While X-rays are highly informative, they provide only a two-dimensional view. They can sometimes obscure the true three-dimensional shape and number of walls of an infrabony defect due to the superimposition of bone structures. For the most precise diagnosis, especially before complex surgical intervention, the exact defect morphology is often confirmed by direct visual inspection during a surgical procedure. Accurate identification of the defect type is necessary to select the most effective treatment approach.

Treatment Strategies Based on Defect Type

The anatomical distinction between the two defect types dictates the strategy for correcting the resulting bone and soft tissue loss.

Suprabony Defect Treatment

Treatment for suprabony defects aims primarily at pocket elimination to create a biologically maintainable environment. This often begins with non-surgical therapy such as Scaling and Root Planing (SRP) to remove plaque and calculus from the exposed root surface. If deep pockets persist, surgical intervention may involve resective procedures, such as osseous surgery. In osseous surgery, the bone is reshaped and the gum tissue is repositioned to reduce the pocket depth.

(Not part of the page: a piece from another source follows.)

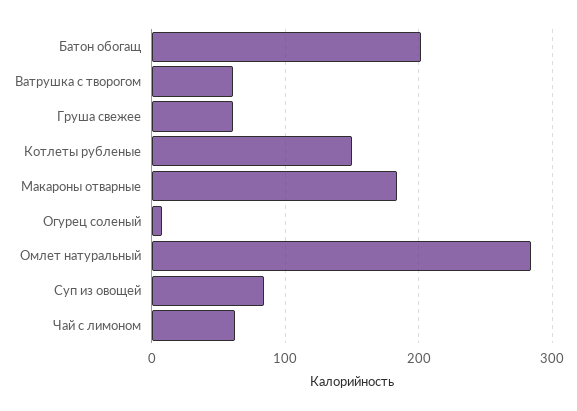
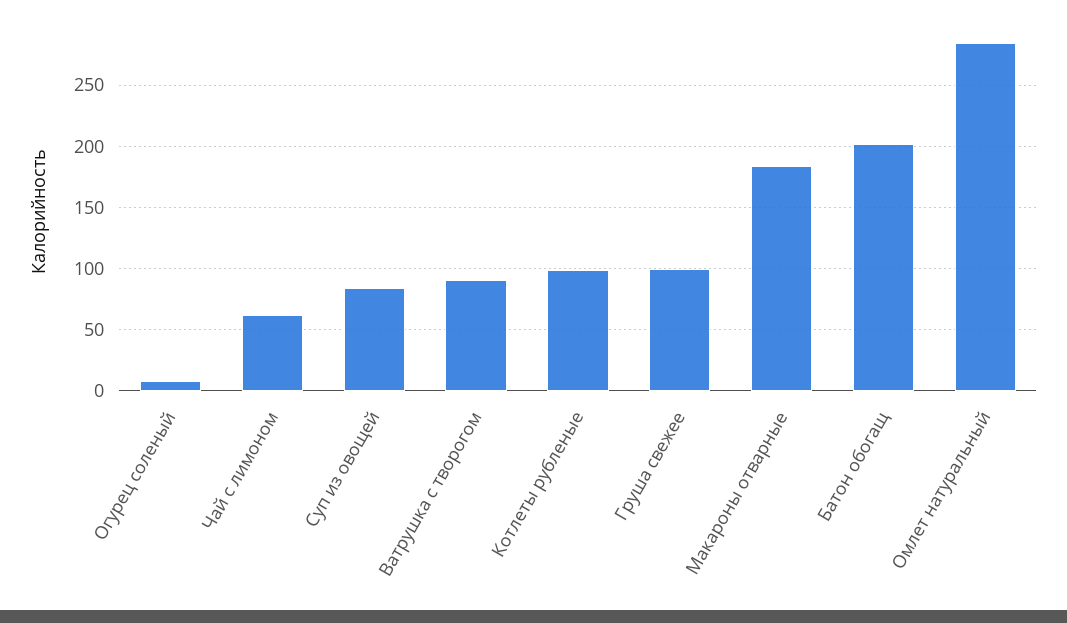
Ватрушка с творогом: 60 -> 90
Груша свежее: 60 -> 100
Котлеты рубленые: 150 -> 100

Infrabony Defect Treatment

For infrabony defects, the treatment goal shifts from simply reducing the pocket to actively regenerating the lost tissue, including alveolar bone, cementum, and periodontal ligament. The contained nature of many infrabony defects makes them biologically suited for regenerative procedures. These techniques utilize bone grafts, barrier membranes for Guided Tissue Regeneration (GTR), or biological agents to rebuild lost support. Narrow and deep infrabony defects, especially those with three remaining bony walls, respond most favorably to regenerative surgery. The specific geometry of the vertical defect directly influences the prognosis and the choice to pursue complex regenerative surgery over simpler resective methods.